**CONSEGNA:** Elenca tutte le sigle che compaiono nel testo sul Congresso del popolo europeo riportato più sotto, ognuna accompagnata dalla denominazione per esteso che il testo le attribuisce.

Congresso del popolo europeo
Il Congresso del popolo europeo (CPE) è stato una campagna di mobilitazione popolare a favore di una assemblea costituente della federazione europea ideata e promossa dal leader del Movimento federalista europeo (MFE) Altiero Spinelli negli anni dal 1955 al 1962. Alla base di questa campagna c’era un giudizio fortemente critico nei confronti della politica europeistica portata avanti dai governi dell’Europa dei Sei dopo la bocciatura del progetto della Comunità europea di difesa (CED) nel 1954. Questo progetto apriva la strada alla costruzione in tempi rapidi di una federazione europea perché non si poteva costituire un esercito europeo senza prevedere – per non violare un principio inderogabile del sistema democratico – la sua subordinazione a una autorità politica democratica europea. In effetti il progetto di trattato istitutivo della CED prevedeva nell’art. 38 (derivante fondamentalmente dall’azione del MFE) un processo costituente di una unione politica europea attraverso l’affidamento di un compito costituente all’Assemblea parlamentare della CED. Questa elaborò un progetto di Comunità politica europea (CEP) di natura federale, che prevedeva anche l’integrazione economica sulla base della considerazione che la solidarietà nell’impegno per la difesa comune doveva essere necessariamente accompagnata dalla solidarietà economica e sociale.
In connessione con la caduta della CED (e conseguentemente della CEP), erano venute meno, secondo l’analisi di Spinelli, le condizioni che avevano spinto i governi dei Sei a una politica europeistica così avanzata da portarli ad accettare le richieste federaliste. Anzitutto, con il relativo riassestarsi delle economie nazionali, grazie agli aiuti americani, le forze della conservazione nazionale avevano ripreso il sopravvento ed erano diventate sempre più intolleranti di fronte alla prospettiva di cedere poteri sostanziali a organi sopranazionali. Era d’altra parte cambiata la situazione internazionale. In seguito alla morte di Stalin erano emerse prospettive di attenuazione della Guerra fredda e di distensione che avevano indebolito la disponibilità a soluzioni sopranazionali da parte dei governanti che si erano convertiti all’europeismo più per un riflesso di paura che per una chiara comprensione della necessità storica di superare gli Stati nazionali sovrani. Inoltre l’appoggio americano all’unificazione europea era diventato più blando e comunque era diminuita la capacità di influenza americana sugli Stati europei, per cui le diplomazie nazionali erano diventate maggiormente capaci di imbrigliare le iniziative dei ministri europeisti. Dopo la caduta della CED e la conseguente decisione di accettare il riarmo nazionale della Germania occidentale nel quadro dell’Organizzazione del Trattato del Nord Atlantico (NATO) e di una organizzazione priva di poteri reali quale l’Unione dell’Europa occidentale, si era infine data una soluzione nazionale invece che europea al problema che più di tutti aveva spinto i governi europeisti a impegnarsi seriamente nel tentativo di passare dal funzionalismo al Federalismo. Nella nuova situazione che si era in tal modo venuta a creare non appariva dunque più realistico aspettarsi dai governi nazionali una politica europeista che andasse al di là della semplice cooperazione fra Stati sovrani e della creazione di istituzioni pseudosopranazionali.

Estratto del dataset
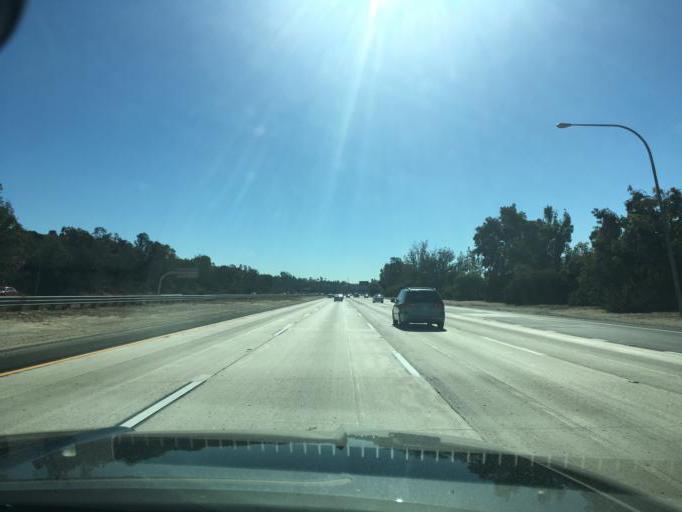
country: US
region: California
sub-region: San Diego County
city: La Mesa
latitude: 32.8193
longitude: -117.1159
==
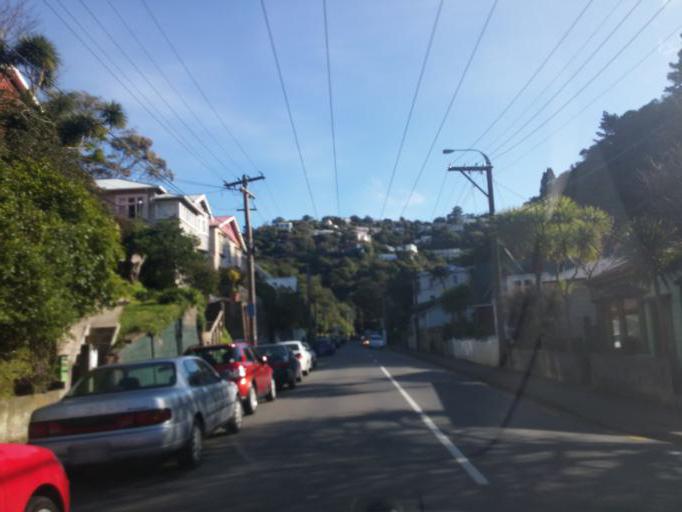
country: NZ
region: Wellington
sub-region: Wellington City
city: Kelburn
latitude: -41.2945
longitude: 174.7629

**SOLUZIONE:**
- CPE: Congresso del popolo europeo
- MFE: Movimento federalista europeo
- CED: Comunità europea di difesa
- CEP: Comunità politica europea
- NATO: Organizzazione del Trattato del Nord Atlantico